Your job is to copy the lines from the material that include "events".

Top of Records provided

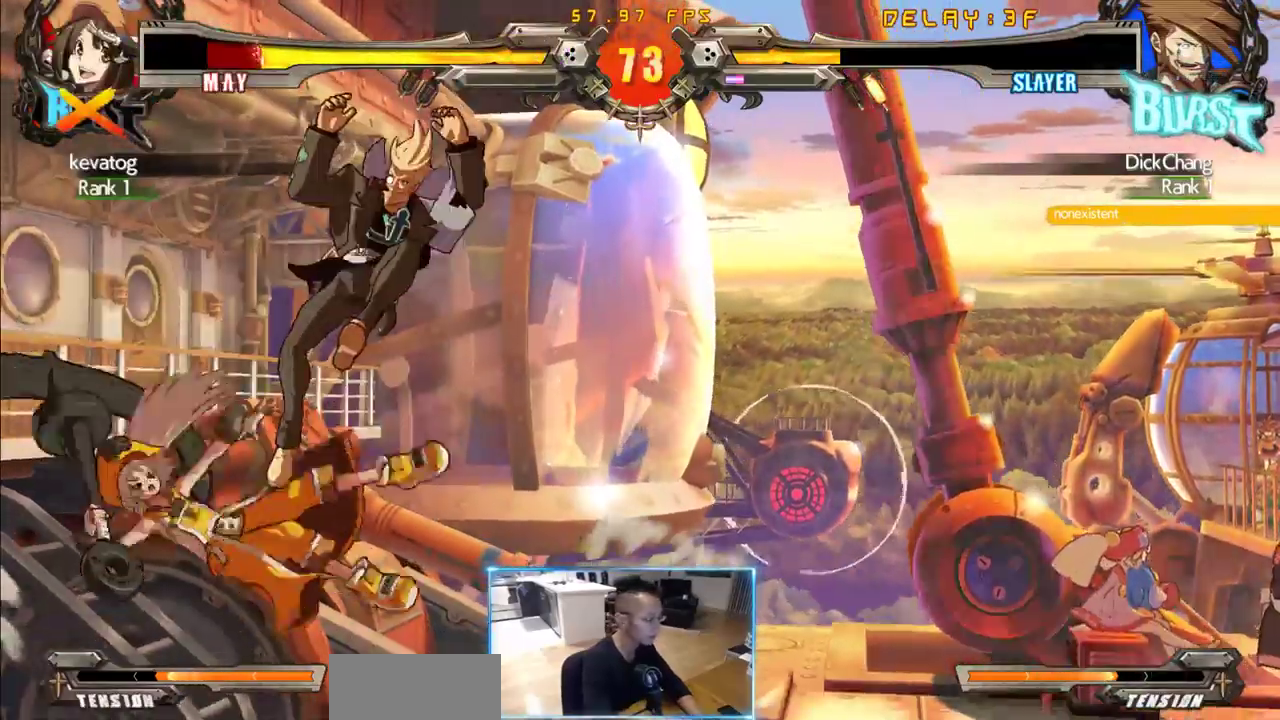
{"dt_ms": 1000, "buttons": ["DPAD_DOWN", "DPAD_RIGHT"], "events": [[733, "DPAD_DOWN", "down"], [733, "DPAD_RIGHT", "down"], [783, "DPAD_LEFT", "up"]]}
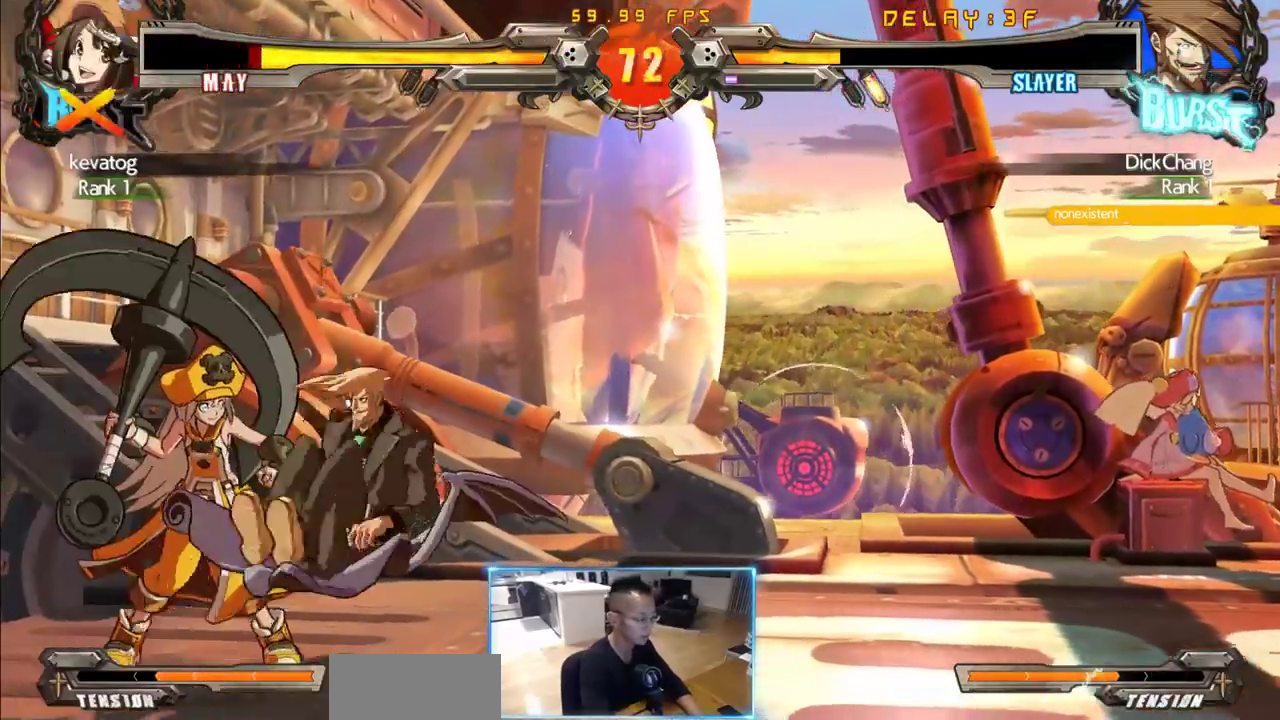
{"dt_ms": 500, "buttons": [], "events": [[66, "DPAD_DOWN", "up"], [66, "DPAD_RIGHT", "up"]]}
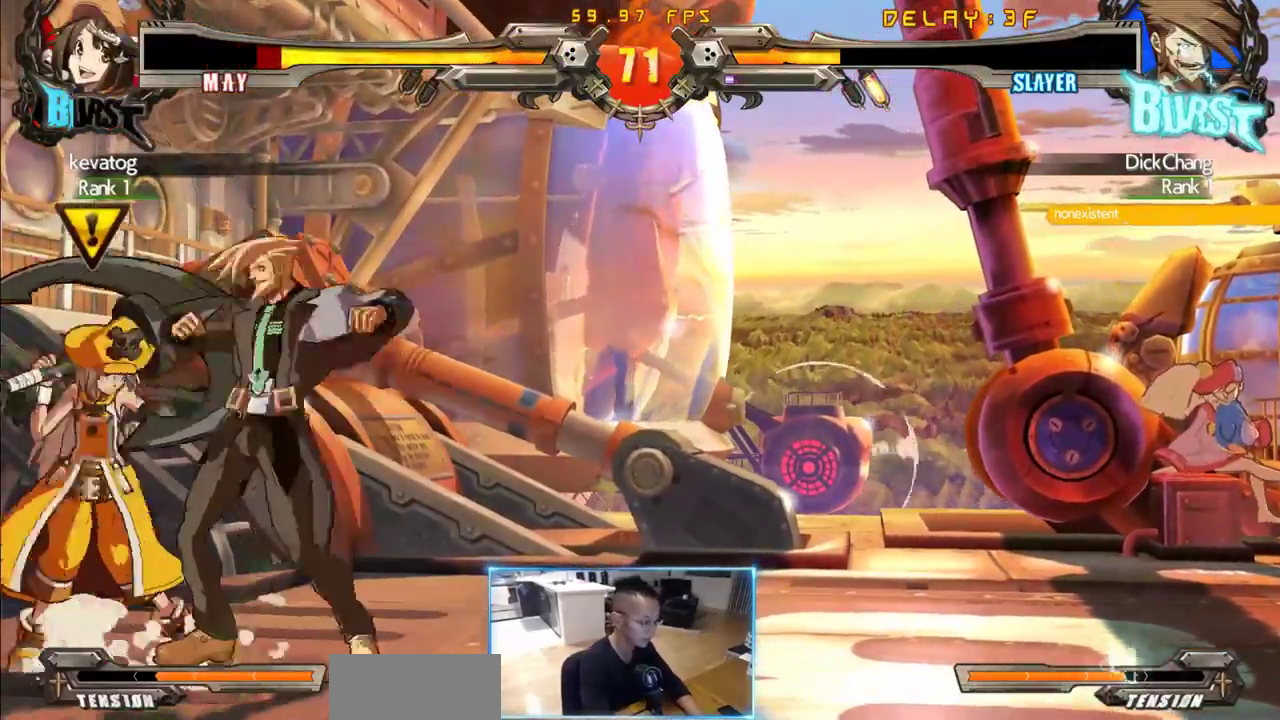
{"dt_ms": 500, "buttons": [], "events": []}
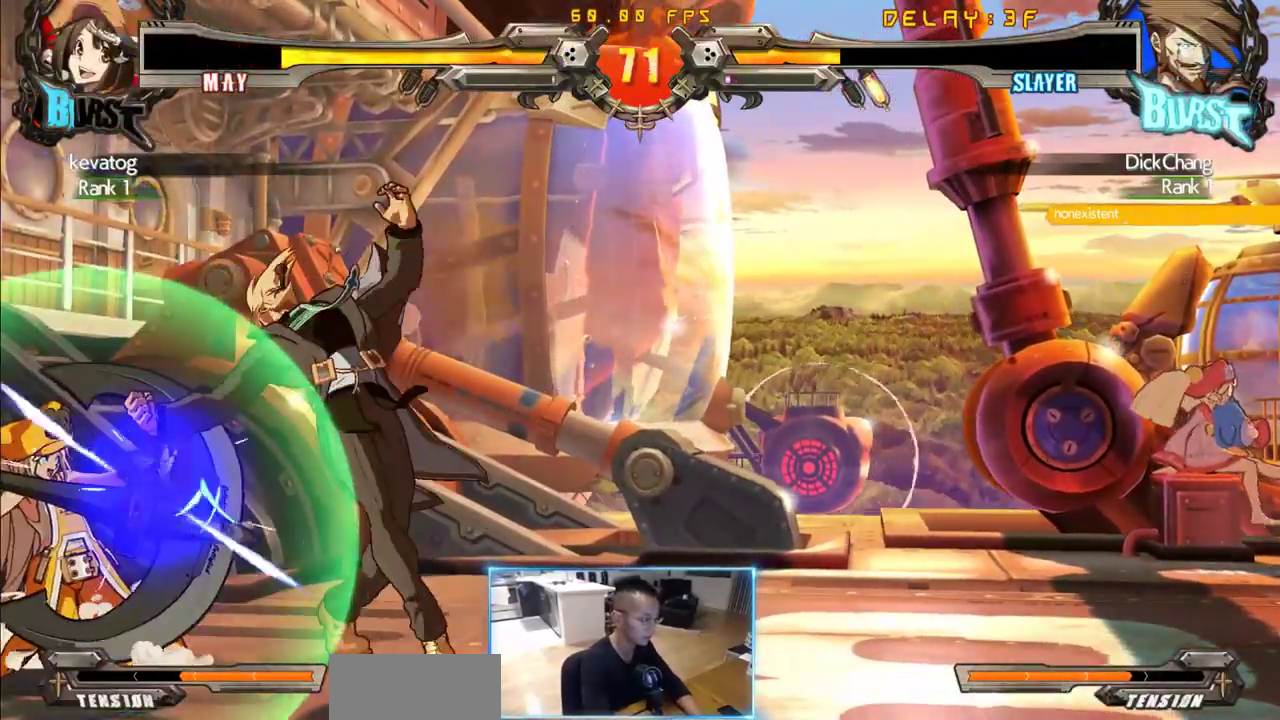
{"dt_ms": 500, "buttons": ["DPAD_LEFT"], "events": [[233, "DPAD_LEFT", "down"]]}
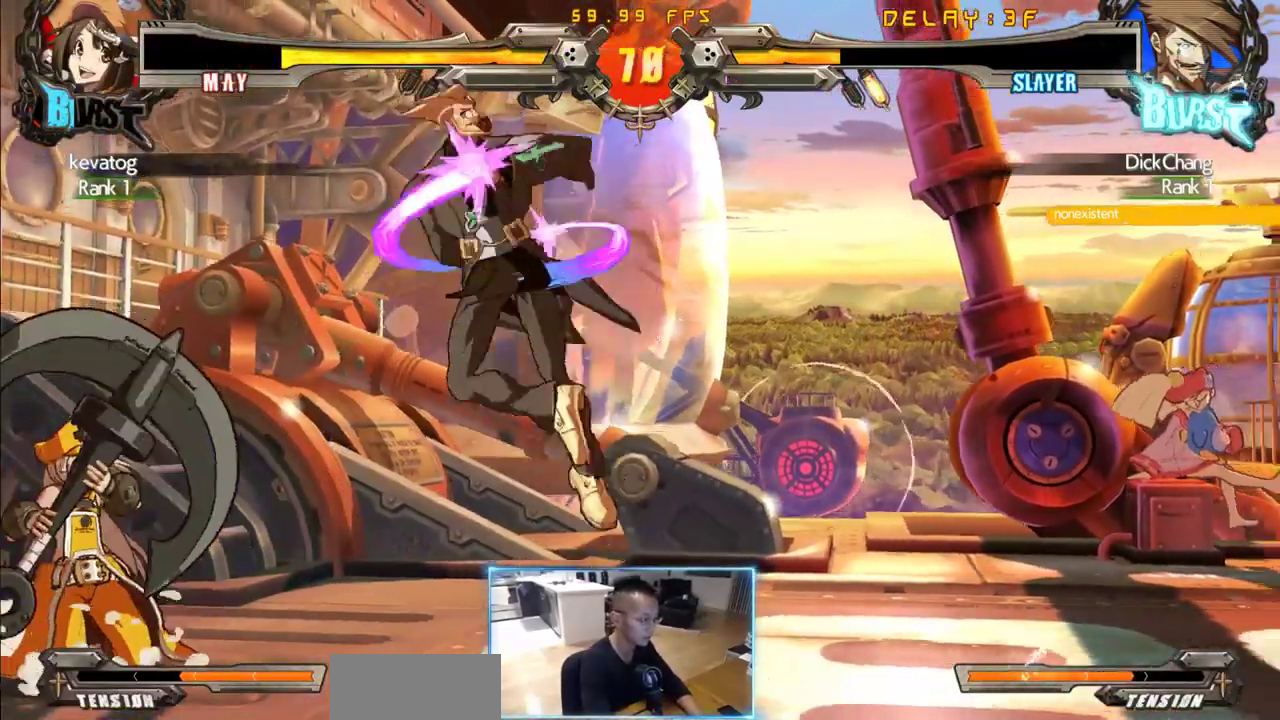
{"dt_ms": 1000, "buttons": ["DPAD_LEFT"]}
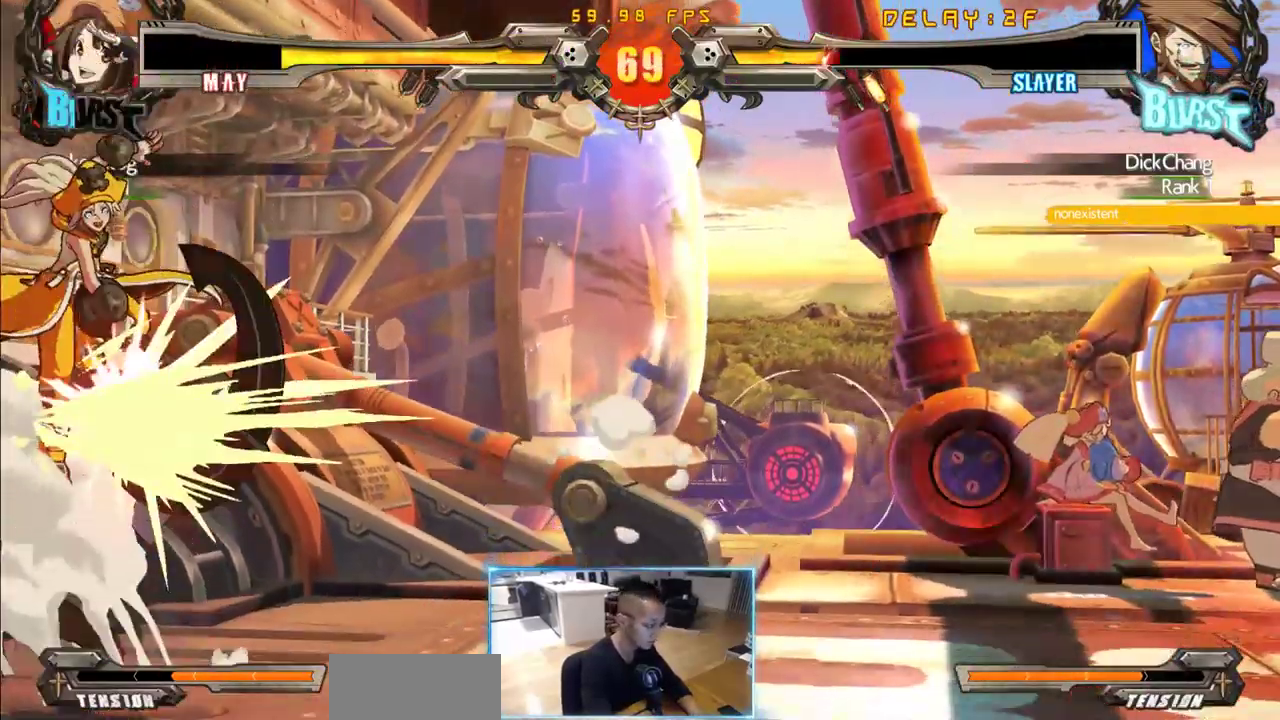
{"dt_ms": 500, "buttons": ["DPAD_DOWN", "DPAD_RIGHT"], "events": [[183, "DPAD_RIGHT", "down"], [233, "DPAD_DOWN", "down"], [233, "DPAD_LEFT", "up"]]}
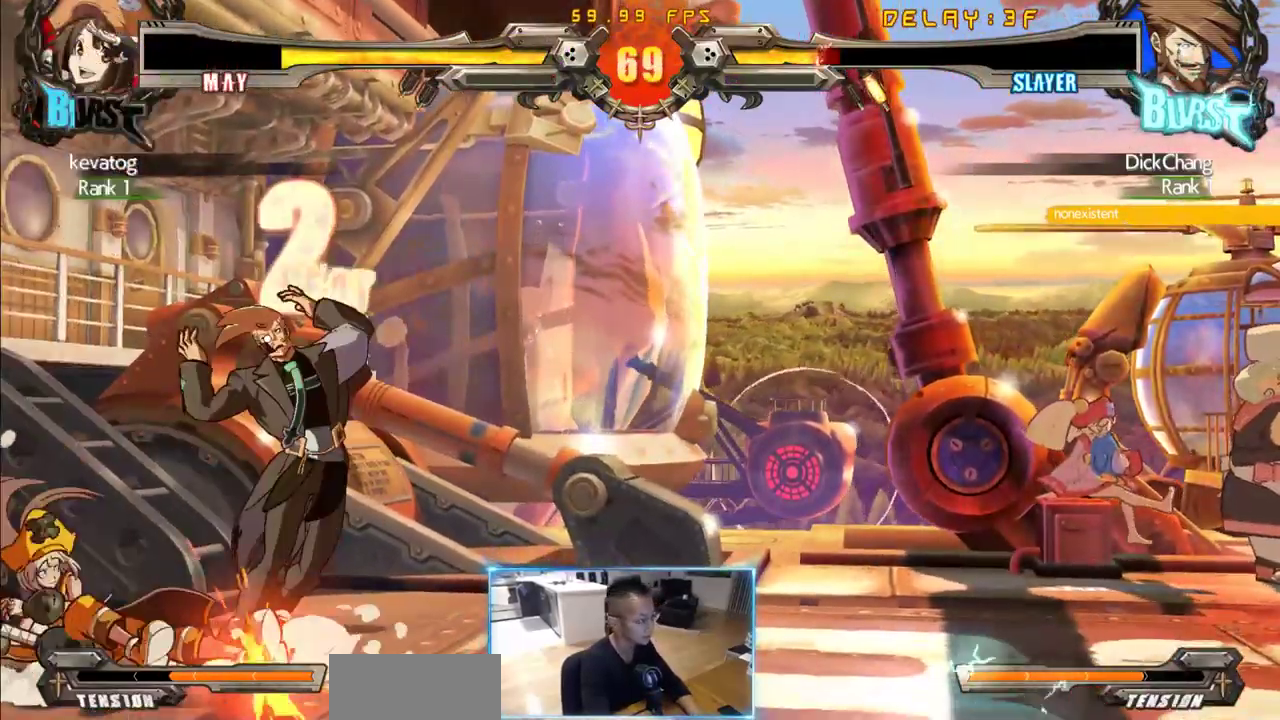
{"dt_ms": 500, "buttons": ["DPAD_DOWN", "DPAD_RIGHT"], "events": []}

Bottom of Records provided

Exercise response =>
{"dt_ms": 1000, "buttons": ["DPAD_DOWN", "DPAD_RIGHT"], "events": [[733, "DPAD_DOWN", "down"], [733, "DPAD_RIGHT", "down"], [783, "DPAD_LEFT", "up"]]}
{"dt_ms": 500, "buttons": [], "events": [[66, "DPAD_DOWN", "up"], [66, "DPAD_RIGHT", "up"]]}
{"dt_ms": 500, "buttons": [], "events": []}
{"dt_ms": 500, "buttons": ["DPAD_LEFT"], "events": [[233, "DPAD_LEFT", "down"]]}
{"dt_ms": 500, "buttons": ["DPAD_DOWN", "DPAD_RIGHT"], "events": [[183, "DPAD_RIGHT", "down"], [233, "DPAD_DOWN", "down"], [233, "DPAD_LEFT", "up"]]}
{"dt_ms": 500, "buttons": ["DPAD_DOWN", "DPAD_RIGHT"], "events": []}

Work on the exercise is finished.